▶ [Problem to solve]: In the part of the material that opens with the line containing "Solowy album Key" and closes with the line containing "Podobne produkty", change "Wysyłka" to "Realizacja". Reproduce only those lines, with everything else left unchanged.

Transcribed page text:

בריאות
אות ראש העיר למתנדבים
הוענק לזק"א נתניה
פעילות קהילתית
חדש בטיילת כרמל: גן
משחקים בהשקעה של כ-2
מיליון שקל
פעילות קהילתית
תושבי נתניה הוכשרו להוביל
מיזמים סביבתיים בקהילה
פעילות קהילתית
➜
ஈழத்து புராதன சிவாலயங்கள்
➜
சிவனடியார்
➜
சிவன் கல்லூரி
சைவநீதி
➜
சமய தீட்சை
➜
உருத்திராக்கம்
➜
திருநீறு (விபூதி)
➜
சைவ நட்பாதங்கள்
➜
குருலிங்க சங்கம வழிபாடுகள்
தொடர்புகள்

==

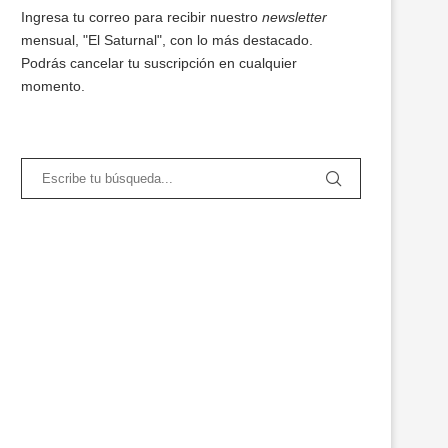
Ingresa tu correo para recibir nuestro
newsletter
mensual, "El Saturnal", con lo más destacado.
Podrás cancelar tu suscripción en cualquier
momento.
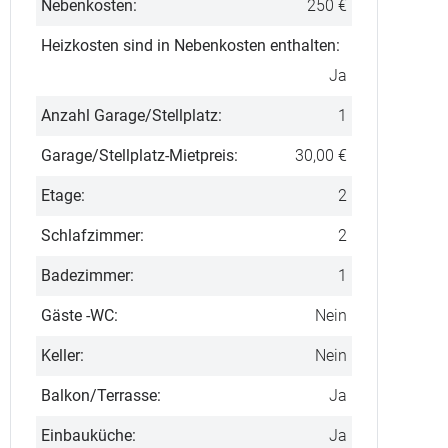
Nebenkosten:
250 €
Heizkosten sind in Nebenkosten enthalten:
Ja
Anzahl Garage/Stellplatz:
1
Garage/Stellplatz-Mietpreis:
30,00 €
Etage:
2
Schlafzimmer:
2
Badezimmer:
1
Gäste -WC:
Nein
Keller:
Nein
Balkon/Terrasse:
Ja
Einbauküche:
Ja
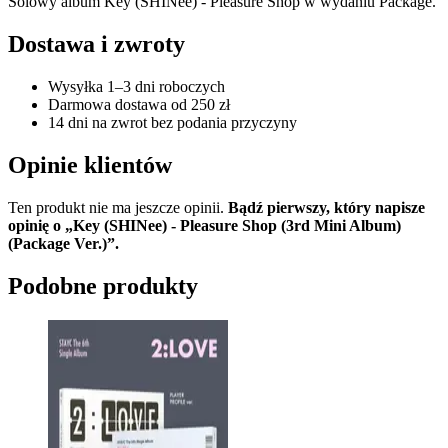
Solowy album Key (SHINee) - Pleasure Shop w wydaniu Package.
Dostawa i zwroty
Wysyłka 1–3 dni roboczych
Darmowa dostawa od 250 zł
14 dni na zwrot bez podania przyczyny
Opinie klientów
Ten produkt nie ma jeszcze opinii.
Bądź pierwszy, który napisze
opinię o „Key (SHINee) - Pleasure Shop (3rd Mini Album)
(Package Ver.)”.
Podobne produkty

▶ [Result of this task]:
Solowy album Key (SHINee) - Pleasure Shop w wydaniu Package.
Dostawa i zwroty
Realizacja 1–3 dni roboczych
Darmowa dostawa od 250 zł
14 dni na zwrot bez podania przyczyny
Opinie klientów
Ten produkt nie ma jeszcze opinii.
Bądź pierwszy, który napisze
opinię o „Key (SHINee) - Pleasure Shop (3rd Mini Album)
(Package Ver.)”.
Podobne produkty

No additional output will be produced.